CORRECTIV.Lokal will focus on investigating local stories, bringing together a range of professionals who will collaborate on data projects.

“We are inspired by the success of the Bureau Local,” said David Schraven, publisher of CORRECTIV. “It is a brilliant idea to combine local reporting on a multi-town basis with great data journalism at a national level. We hope our adoption of this model in Germany will be as successful as it has been in Britain.”

Bureau Local team will not be involved in running CORRECTIV.Lokal but will provide regular support and advice on investigative strategies.

Both teams met in the UK prior to establishment of CORRECTIV.Lokal to brainstorm the best ways to export the successful British model.

”We've been taking all their questions on board and documenting them,” said Megan Lucero, director of the Bureau Local, about the meeting. “The idea was that we will produce a blueprint of the Bureau Local, its foundations and its pillars.”

The Bureau Local plans on documenting how the model works for their German counterpart and use the findings as an example to encourage similar initiatives in the future.

"We get a lot of requests from people and organisations that are fascinated by the Bureau Local model and want to replicate it around the world," says Lucero.

In just 18 months, the Bureau Local has established a journalistic infrastructure enabling over 750 journalists, technologists, community-minded citizens and specialist contributors to work together to tell important local and national stories.

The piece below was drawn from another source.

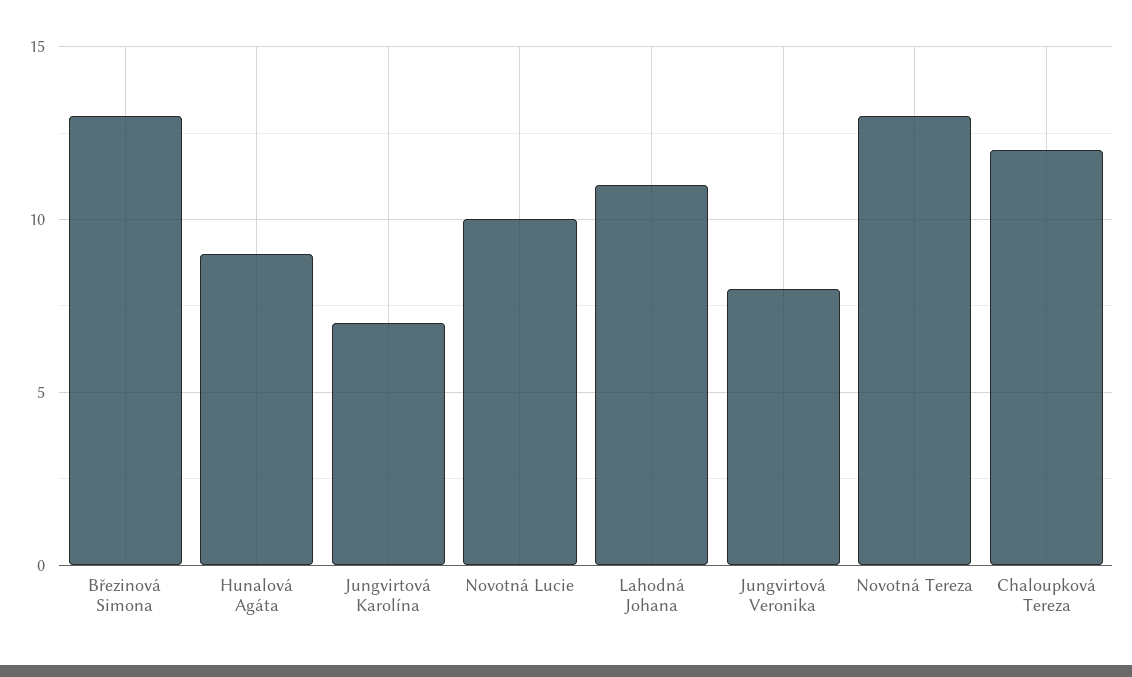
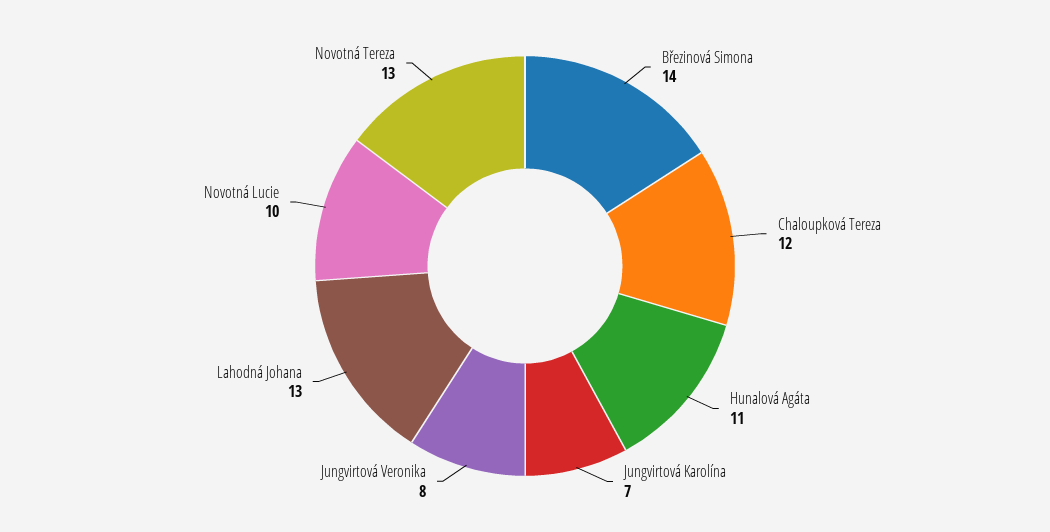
Březinová Simona: 13 -> 14
Hunalová Agáta: 9 -> 11
Lahodná Johana: 11 -> 13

Lucero explains the organisation has a radical model of sharing, which means everything they do is open and the focus is not on producing an exclusive.

“Every time something is published, we also reveal all the data we used so anyone can replicate the investigation,” she said.

The collaborative network has published over 185 exclusive local stories and revealed the power new voters had in flipping seats ahead of the 2017 snap election, the cuts to domestic violence refuges across England, the councils heading toward financial crisis and through the building of its own database, the number of homeless deaths across the UK.

“It's nice to see that CORRECTIV has been able to take where we've got up to in 18 months and they are now able to hit the ground running from exactly where we are, rather than having to build up all that learning we did,” adds Lucero.

One of the first projects CORRECTIV.Lokal announced is ‘Who owns Hamburg?’, an investigation into the real estate market in the German town. The aim of this crowdsourced research is to bring more transparency into local property and land ownership.